确保系统已经更新,并且禁用 Swap(Kubernetes 不支持 Swap,必须禁用)
sudo swapoff -a
sudo sed -i '/swap/d' /etc/fstab
sudo yum update -y
2、安装依赖工具
安装 Docker 和其他必要的工具
sudo yum install -y yum-utils device-mapper-persistent-data lvm2
sudo yum-config-manager --add-repo https://download.docker.com/linux/centos/docker-ce.repo
sudo yum install -y docker-ce
sudo systemctl start docker
sudo systemctl enable docker
3、配置 Kubernetes 的国内 Yum 源
这个配置方法我们可以参考阿里镜像站的最新配置方式,因为它的地址可能会发生变化。kubernetes镜像_kubernetes下载地址_kubernetes安装教程-阿里巴巴开源镜像站
cat <<EOF | sudo tee /etc/yum.repos.d/kubernetes.repo
[kubernetes]
name=Kubernetes
baseurl=https://mirrors.aliyun.com/kubernetes-new/core/stable/v1.28/rpm/
enabled=1
gpgcheck=1
gpgkey=https://mirrors.aliyun.com/kubernetes-new/core/stable/v1.28/rpm/repodata/repomd.xml.key
EOF
4. 安装 Kubernetes 组件
安装 kubeadm、kubelet 和 kubectl
sudo yum install -y kubelet kubeadm kubectl
sudo systemctl enable kubelet
5、初始化 Kubernetes 集群
使用 kubeadm 初始化 Kubernetes 集群:
sudo kubeadm init --pod-network-cidr=192.168.0.0/16
如果不出意外的话到这里k8s就基本安装成功了,但是不出意外是不可能的。
下面分享一下我遇到的意外以及对应的解决方法。
1. 容器运行时没有正常运行
[root@VM-12-2-centos yum.repos.d]# kubeadm init --pod-network-cidr=192.168.0.0/16
I0827 14:44:43.282383 30245 version.go:256] remote version is much newer: v1.31.0; falling back to: stable-1.28
[init] Using Kubernetes version: v1.28.13
[preflight] Running pre-flight checks
error execution phase preflight: [preflight] Some fatal errors occurred:[ERROR CRI]: container runtime is not running: output: time="2024-08-27T14:44:45+08:00" level=fatal msg="validate service connection: validate CRI v1 runtime API for endpoint \"unix:///var/run/containerd/containerd.sock\": rpc error: code = Unimplemented desc = unknown service runtime.v1.RuntimeService"
, error: exit status 1
[preflight] If you know what you are doing, you can make a check non-fatal with `--ignore-preflight-errors=...`
To see the stack trace of this error execute with --v=5 or higher
这个错误是由于 Kubernetes 初始化过程中的 CRI (Container Runtime Interface) 相关的问题导致的。错误提示的是容器运行时(container runtime)没有正常运行,导致 kubeadm 无法与之通信。
1.1. 可能的原因
- Docker 和 Containerd 之间的兼容性问题:Kubernetes 1.24 版本及以后,默认不再使用 Docker 作为容器运行时,而是使用 Containerd 或者其他兼容的容器运行时,如果系统上 Docker 和 Containerd 之间配置不当,可能会引发这个错误。
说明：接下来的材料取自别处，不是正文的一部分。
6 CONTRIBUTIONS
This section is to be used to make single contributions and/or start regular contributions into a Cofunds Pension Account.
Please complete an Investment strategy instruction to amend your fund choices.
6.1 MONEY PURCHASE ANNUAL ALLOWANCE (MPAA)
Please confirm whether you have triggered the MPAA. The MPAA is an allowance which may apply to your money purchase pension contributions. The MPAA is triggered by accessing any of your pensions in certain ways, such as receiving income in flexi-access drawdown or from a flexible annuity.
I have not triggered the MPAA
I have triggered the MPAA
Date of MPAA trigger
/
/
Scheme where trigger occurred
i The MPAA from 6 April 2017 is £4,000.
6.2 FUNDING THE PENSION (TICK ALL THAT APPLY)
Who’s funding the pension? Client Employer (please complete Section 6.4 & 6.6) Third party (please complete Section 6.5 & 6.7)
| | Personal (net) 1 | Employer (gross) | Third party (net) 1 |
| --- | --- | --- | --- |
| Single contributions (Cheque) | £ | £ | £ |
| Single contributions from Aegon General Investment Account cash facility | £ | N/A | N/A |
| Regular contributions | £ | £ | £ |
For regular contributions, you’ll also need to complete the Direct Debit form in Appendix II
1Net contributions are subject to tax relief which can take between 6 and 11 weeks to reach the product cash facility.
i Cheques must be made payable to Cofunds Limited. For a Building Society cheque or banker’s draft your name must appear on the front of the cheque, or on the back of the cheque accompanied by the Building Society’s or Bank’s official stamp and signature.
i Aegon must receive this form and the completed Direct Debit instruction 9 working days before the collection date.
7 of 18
- Containerd 没有正确配置或运行:Kubernetes 依赖的容器运行时(如 Containerd)没有正确配置或启动,导致 kubeadm 无法正常初始化集群。
查看自己的k8s版本,可以在kubeadm init 时通过终端打印的日志确认版本,也可以通过下面的命令查看,但是集群没有初始化完成则无法通过kubectl version 查看。
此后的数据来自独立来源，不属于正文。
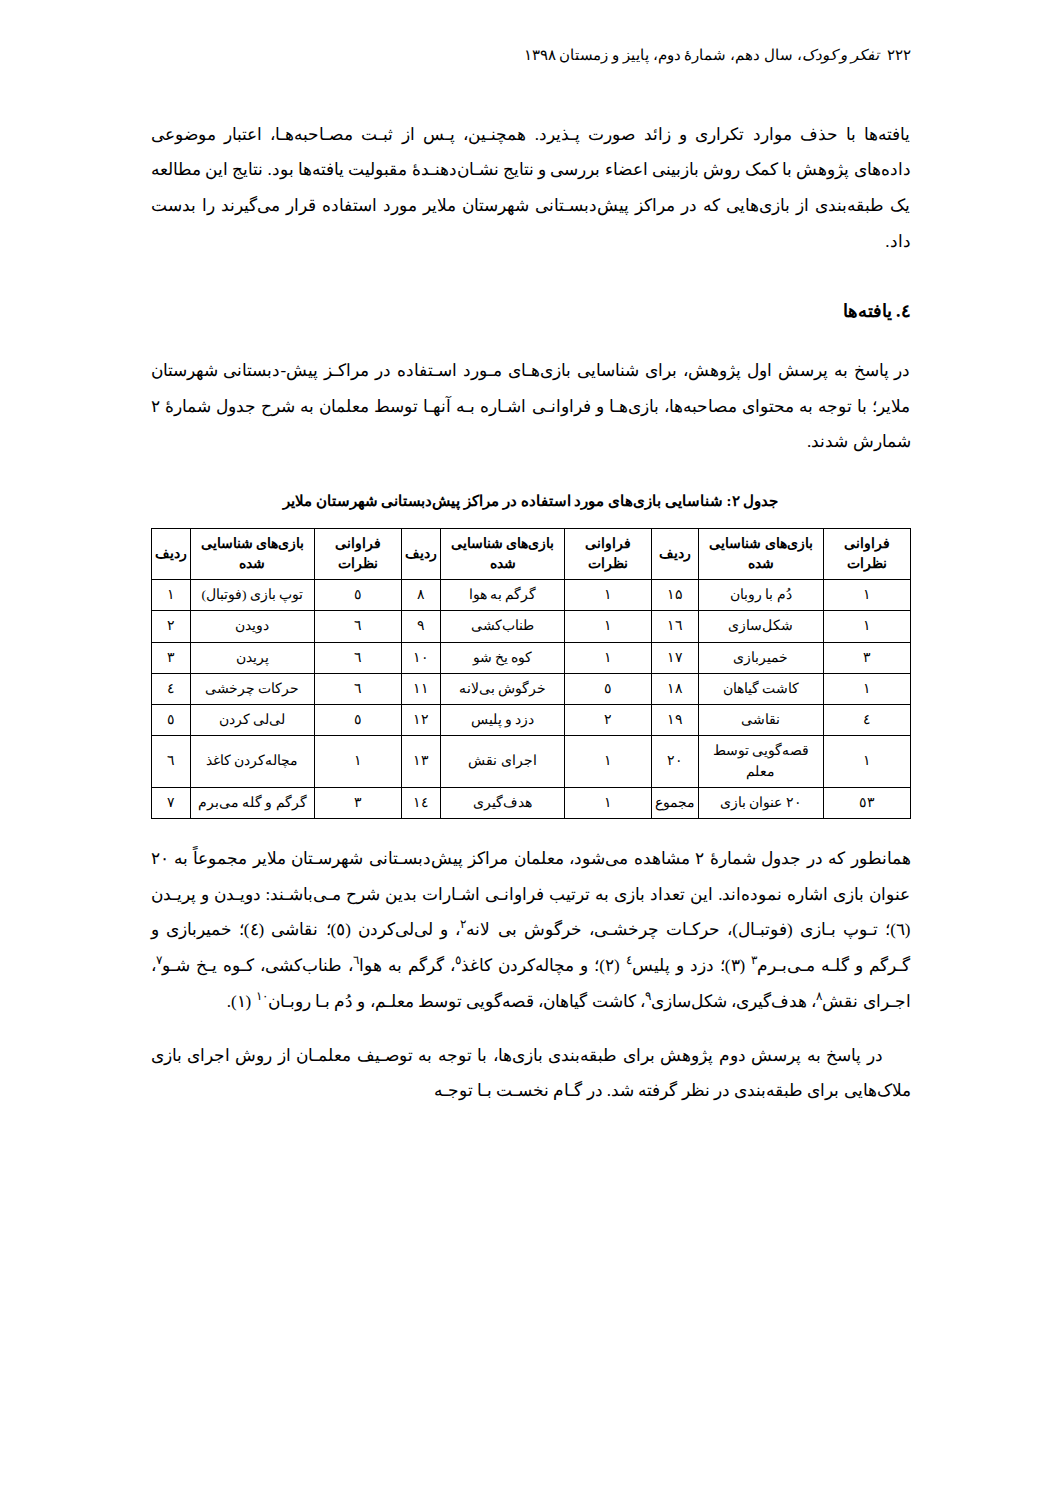۲۲۲ تفکر و کودک، سال دهم، شمارهٔ دوم، پاییز و زمستان ۱۳۹۸
یافته‌ها با حذف موارد تکراری و زائد صورت پـذیرد. همچنـین، پـس از ثبـت مصـاحبه‌هـا، اعتبار موضوعی داده‌های پژوهش با کمک روش بازبینی اعضاء بررسی و نتایج نشـان‌دهنـدهٔ مقبولیت یافته‌ها بود. نتایج این مطالعه یک طبقه‌بندی از بازی‌هایی که در مراکز پیش‌دبسـتانی شهرستان ملایر مورد استفاده قرار می‌گیرند را بدست داد.
٤. یافته‌ها
در پاسخ به پرسش اول پژوهش، برای شناسایی بازی‌هـای مـورد اسـتفاده در مراکـز پیش‌-دبستانی شهرستان ملایر؛ با توجه به محتوای مصاحبه‌ها، بازی‌هـا و فراوانـی اشـاره بـه آنهـا توسط معلمان به شرح جدول شمارهٔ ۲ شمارش شدند.
جدول ۲: شناسایی بازی‌های مورد استفاده در مراکز پیش‌دبستانی شهرستان ملایر
| فراوانی نظرات | بازی‌های شناسایی شده | ردیف | فراوانی نظرات | بازی‌های شناسایی شده | ردیف | فراوانی نظرات | بازی‌های شناسایی شده | ردیف |
| --- | --- | --- | --- | --- | --- | --- | --- | --- |
| ۱ | دُم با روبان | ۱۵ | ۱ | گرگم به هوا | ۸ | ٥ | توپ بازی (فوتبال) | ۱ |
| ۱ | شکل‌سازی | ۱٦ | ۱ | طناب‌کشی | ۹ | ٦ | دویدن | ۲ |
| ۳ | خمیربازی | ۱۷ | ۱ | کوه یخ شو | ۱۰ | ٦ | پریدن | ۳ |
| ۱ | کاشت گیاهان | ۱۸ | ٥ | خرگوش بی‌لانه | ۱۱ | ٦ | حرکات چرخشی | ٤ |
| ٤ | نقاشی | ۱۹ | ۲ | دزد و پلیس | ۱۲ | ٥ | لی‌لی کردن | ٥ |
| ۱ | قصه‌گویی توسط معلم | ۲۰ | ۱ | اجرای نقش | ۱۳ | ۱ | مچاله‌کردن کاغذ | ٦ |
| ٥۳ | ۲۰ عنوان بازی | مجموع | ۱ | هدف‌گیری | ۱٤ | ۳ | گرگم و گله می‌برم | ۷ |
همانطور که در جدول شمارهٔ ۲ مشاهده می‌شود، معلمان مراکز پیش‌دبسـتانی شهرسـتان ملایر مجموعاً به ۲۰ عنوان بازی اشاره نموده‌اند. این تعداد بازی به ترتیب فراوانـی اشـارات بدین شرح مـی‌باشـند: دویـدن و پریـدن (٦)؛ تـوپ بـازی (فوتبـال)، حرکـات چرخشـی، خرگوش بی لانه۲، و لی‌لی‌کردن (٥)؛ نقاشی (٤)؛ خمیربازی و گـرگم و گلـه مـی‌بـرم۳ (۳)؛ دزد و پلیس٤ (۲)؛ و مچاله‌کردن کاغذ٥، گرگم به هوا٦، طناب‌کشی، کـوه یـخ شـو۷، اجـرای نقش۸، هدف‌گیری، شکل‌سازی۹، کاشت گیاهان، قصه‌گویی توسط معلـم، و دُم بـا روبـان۱۰ (۱).
در پاسخ به پرسش دوم پژوهش برای طبقه‌بندی بازی‌ها، با توجه به توصـیف معلمـان از روش اجرای بازی ملاک‌هایی برای طبقه‌بندی در نظر گرفته شد. در گـام نخسـت بـا توجـه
[root@mymaster ~]# kubectl version
Client Version: v1.28.13
Kustomize Version: v5.0.4-0.20230601165947-6ce0bf390ce3
Server Version: v1.28.13
1.2. 解决办法
由于我安装的k8s版本是v1.28.13,也就是说默认不再使用 Docker 作为容器运行时,我们可以重点排查Containerd服务和k8s的连通性问题。
1.检查Containerd服务是否正常运行:
[root@mymaster ~]# systemctl status containerd.service
● containerd.service - containerd container runtimeLoaded: loaded (/usr/lib/systemd/system/containerd.service; disabled; vendor preset: disabled)Active: active (running) since Wed 2024-08-28 15:29:26 CST; 5 days ago
2.检查 CRI 配置
确保 Kubernetes 使用的是正确的 CRI 配置文件。检查 /etc/crictl.yaml 是否存在并正确配置:
如果文件不存在,可以创建一个:
sudo cat <<EOF | sudo tee /etc/crictl.yaml
runtime-endpoint: unix:///var/run/containerd/containerd.sock
image-endpoint: unix:///var/run/containerd/containerd.sock
timeout: 10
debug: false
EOF
3.手动重启containerd
sudo systemctl restart containerd
crictl version
crictl info
如果 crictl 无法连接到 Containerd,可能是因为 CRI socket 没有正确配置。
4.检查 Containerd 配置文件
如果上述方法无法解决问题,可以进一步检查containerd配置文件,确保配置正确无误。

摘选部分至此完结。